About the instruments required for setting up a molecular biology laboratory
Release Date:
2025-05-16 15:12
Instruments required for setting up a molecular biology laboratory
I. Upstream Molecular Cloning
Molecular cloning technology is a core technology in molecular biology. The main purpose of this technology is to obtain a large number of copies of a certain gene or DNA fragment, thereby allowing in-depth analysis of gene structure and function, and achieving the goal of artificially modifying the genetic traits of cells and individual species.
1. Basic Technical Route of Molecular Cloning:
1) Isolation and preparation of target gene or DNA fragment;
2) Ligation of target DNA and vector in vitro;
3) Transfer of recombinant DNA molecules into host cells;
4) Screening and identification of positive recombinants;
5) Amplification of recombinants.
2. Commonly Used Instruments for Molecular Cloning:
| Instrument Name | Function |
| Air bath or water bath constant temperature shaker | Large-scale culture of cells such as bacteria or yeast |
| Centrifuge | Collection of small amounts of cells |
| Ice maker | Ice preparation |
| UV spectrophotometer | Determination of nucleic acid, protein concentration, and cell density |
| Water bath | Constant temperature treatment of samples |
| Constant temperature shaker | Constant temperature and shaking treatment of samples |
| Electrophoresis apparatus | Separation and detection of target genes |
| PCR amplifier | Amplification of target genes |
| Gel imaging analysis system | Observation and imaging of DNA fragments |
| Long-wave UV transilluminator | Excising target genes from gel |
| -80°C ultra-low freezer | Long-term storage of samples |
| Low-speed centrifuge | Collection of large amounts of cells |
| Water purifier and ultrapure water system | Preparation of deionized water and ultrapure water |
| Electroporator | Transformation or transfection of E. coli and mammalian cells |
| Digital pH meter | Measurement of sample pH |
II. Nucleic Acid Molecular Hybridization
Nucleic acid molecular hybridization technology is one of the most commonly used techniques in the field of molecular biology.

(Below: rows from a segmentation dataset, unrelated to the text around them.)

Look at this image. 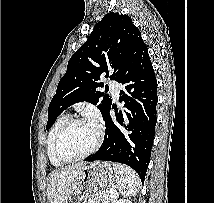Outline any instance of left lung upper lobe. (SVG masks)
<instances>
[{
    "label": "left lung upper lobe",
    "mask_w": 214,
    "mask_h": 203,
    "mask_svg": "<svg viewBox=\"0 0 214 203\" xmlns=\"http://www.w3.org/2000/svg\"><path fill=\"white\" fill-rule=\"evenodd\" d=\"M146 48L139 29L128 15L106 14L95 25L88 40L70 58L67 71L49 105L46 129L65 109L81 101L98 104L104 116L112 101L97 90L104 85L98 82L100 75L109 77L110 73V79L118 82Z\"/></svg>",
    "instance_id": "left-lung-upper-lobe-1"
}]
</instances>
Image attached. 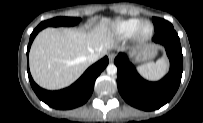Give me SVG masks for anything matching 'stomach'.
I'll return each mask as SVG.
<instances>
[{"instance_id":"0dacf381","label":"stomach","mask_w":203,"mask_h":123,"mask_svg":"<svg viewBox=\"0 0 203 123\" xmlns=\"http://www.w3.org/2000/svg\"><path fill=\"white\" fill-rule=\"evenodd\" d=\"M160 48L157 46L142 47L135 55V59L139 63H145L155 58L159 53Z\"/></svg>"}]
</instances>
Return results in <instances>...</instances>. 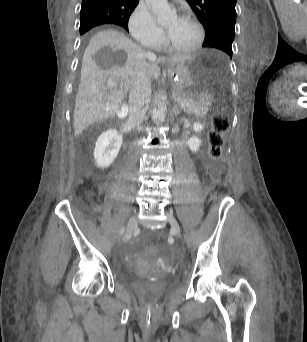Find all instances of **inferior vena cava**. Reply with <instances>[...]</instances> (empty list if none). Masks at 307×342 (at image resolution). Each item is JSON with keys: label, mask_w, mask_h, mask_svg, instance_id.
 Wrapping results in <instances>:
<instances>
[{"label": "inferior vena cava", "mask_w": 307, "mask_h": 342, "mask_svg": "<svg viewBox=\"0 0 307 342\" xmlns=\"http://www.w3.org/2000/svg\"><path fill=\"white\" fill-rule=\"evenodd\" d=\"M151 82L147 76L140 74L138 80L132 84L129 94L128 126L140 128L146 114V108L151 100Z\"/></svg>", "instance_id": "inferior-vena-cava-1"}]
</instances>
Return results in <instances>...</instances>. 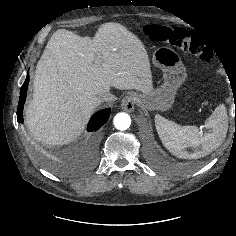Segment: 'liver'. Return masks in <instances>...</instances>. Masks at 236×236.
I'll return each mask as SVG.
<instances>
[{
    "label": "liver",
    "mask_w": 236,
    "mask_h": 236,
    "mask_svg": "<svg viewBox=\"0 0 236 236\" xmlns=\"http://www.w3.org/2000/svg\"><path fill=\"white\" fill-rule=\"evenodd\" d=\"M33 99L25 110L37 141L63 145L73 141L112 87L153 88L144 44L124 25L106 22L93 38L57 30L36 66Z\"/></svg>",
    "instance_id": "1"
}]
</instances>
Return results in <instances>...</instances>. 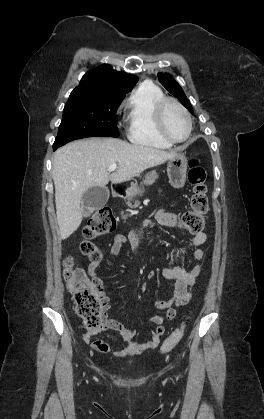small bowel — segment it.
Here are the masks:
<instances>
[{
    "instance_id": "c3829d8e",
    "label": "small bowel",
    "mask_w": 264,
    "mask_h": 419,
    "mask_svg": "<svg viewBox=\"0 0 264 419\" xmlns=\"http://www.w3.org/2000/svg\"><path fill=\"white\" fill-rule=\"evenodd\" d=\"M156 221L167 227H176L178 225V218L175 214L167 212L165 209H159L155 214ZM151 227V222L145 220L141 226L135 229L130 235V242L133 247L139 246L140 236L142 232ZM207 240L205 232L197 233L194 238L189 242V246L193 248V259L195 261H201L205 257L204 245ZM126 239L122 235H116L112 243V253L117 254ZM99 262H91L86 269V273L94 283L99 295L105 301V314L103 316L102 327L94 332H86L83 335L84 342L90 344V346L101 354H109L110 346L103 339H95L93 337L106 330H111L118 333L123 341V347L114 353L117 358H128L138 353L145 352L150 349H154L159 346L160 338L165 332L163 326L164 321L172 320L175 316L174 307L183 306L187 304L192 297V288L197 283V278L203 270L202 264H197L192 268H185L180 265H169L163 268L162 274L166 279L174 280V289L172 297L170 299H159L156 301V307L164 312V314H158L151 317L148 320L150 325H154L155 328L151 333V338L145 342L133 341L135 330L128 329L120 321L108 316L106 311L110 309L109 297L106 295L103 282L98 276ZM156 277L155 272L151 271L148 274L149 280H154ZM145 287V286H143Z\"/></svg>"
}]
</instances>
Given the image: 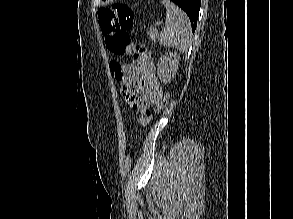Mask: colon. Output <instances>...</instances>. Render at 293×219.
Masks as SVG:
<instances>
[{"label": "colon", "instance_id": "obj_1", "mask_svg": "<svg viewBox=\"0 0 293 219\" xmlns=\"http://www.w3.org/2000/svg\"><path fill=\"white\" fill-rule=\"evenodd\" d=\"M99 26L107 48L115 55H131L133 60L128 65H122L118 60L110 61V69L117 80L121 81L127 71L136 70L149 61L146 48L134 44L130 40L128 30L134 24V14L131 8L124 3H115L110 7L98 10ZM169 93L166 92L155 106V113H159L169 102Z\"/></svg>", "mask_w": 293, "mask_h": 219}]
</instances>
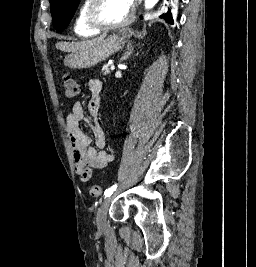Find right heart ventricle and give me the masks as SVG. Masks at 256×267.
Wrapping results in <instances>:
<instances>
[{"instance_id":"1","label":"right heart ventricle","mask_w":256,"mask_h":267,"mask_svg":"<svg viewBox=\"0 0 256 267\" xmlns=\"http://www.w3.org/2000/svg\"><path fill=\"white\" fill-rule=\"evenodd\" d=\"M91 3H92V0H89V5H87L80 11L74 23L73 32L76 36H98L101 34V32L96 31L93 28H91L86 20V14Z\"/></svg>"}]
</instances>
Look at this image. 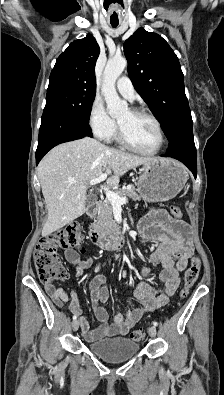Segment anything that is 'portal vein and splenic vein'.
<instances>
[{
	"mask_svg": "<svg viewBox=\"0 0 224 395\" xmlns=\"http://www.w3.org/2000/svg\"><path fill=\"white\" fill-rule=\"evenodd\" d=\"M106 178H107V174L103 173L98 178L92 179L90 181V185H95L97 183H100L104 181ZM70 182L75 183V181H70ZM101 188L105 191L106 198L110 201L112 206L121 207V205L127 203V198L118 196L115 192L109 190V188H107L106 186H101Z\"/></svg>",
	"mask_w": 224,
	"mask_h": 395,
	"instance_id": "1",
	"label": "portal vein and splenic vein"
}]
</instances>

Its basic principle is that two nucleic acid single strands with a certain degree of homology can form a double helix under certain conditions according to the principle of base complementarity. Due to the high specificity of nucleic acid molecular hybridization and the high sensitivity of its detection methods, it is widely used in molecular biology for screening of molecular cloning, quantitative and qualitative detection of specific gene sequences in the genome, gene expression and gene mutation analysis, and gene diagnosis of diseases, etc. According to the type of nucleic acid, it is divided into Southern blotting and Northern blotting. Commonly used instruments in nucleic acid molecular hybridization:
| Instrument Name | Function |
| Molecular hybridization oven | Hybridization of nucleic acids and other samples |
| Gel dryer | Drying the gel for long-term storage |
| Short-wave UV crosslinker | Nucleic acid immobilization |
| Electroblotting transfer apparatus | Transferring nucleic acids to membrane |
| Vacuum blotter | Transferring nucleic acids to membrane |
| DNA sequencer | DNA sequencing |
| DNA synthesizer | Primer synthesis |
| Reverse phase high pressure liquid chromatography | Purification of synthetic primers |
| Centrifugal vacuum concentrator | Concentration and drying of DNA or RNA samples |
III. Downstream Protein Expression and Purification
Whether a target gene can exert its effect can only be achieved through the expression of functional proteins. Therefore, protein expression and analysis methods have become an indispensable part of molecular biology.
1. Protein Expression
E. coli is one of the most well-known organisms in nature. Due to its advantages such as easy operation, high yield, and low cost, it has become the preferred host for protein expression. Disadvantages include: expression lacks post-translational modification, and the resulting protein may lack certain activities found in natural proteins. Yeast, as a single-celled lower eukaryote, has advantages such as being easy to cultivate, rapid reproduction, and convenient for gene manipulation, and has gradually been developed as a target gene expression system. Among them, methylotrophic yeast, as an expression system for exogenous genes, can authentically express target genes and secrete products into the culture medium, making it widely used due to features beneficial for purification. The advantages of animal cell expression systems are: the expressed products are correctly modified and generally possess natural activity, but the operation is complex, expression levels are lower, and costs are higher. All expression systems have their pros and cons and need to be selected based on experimental or production needs.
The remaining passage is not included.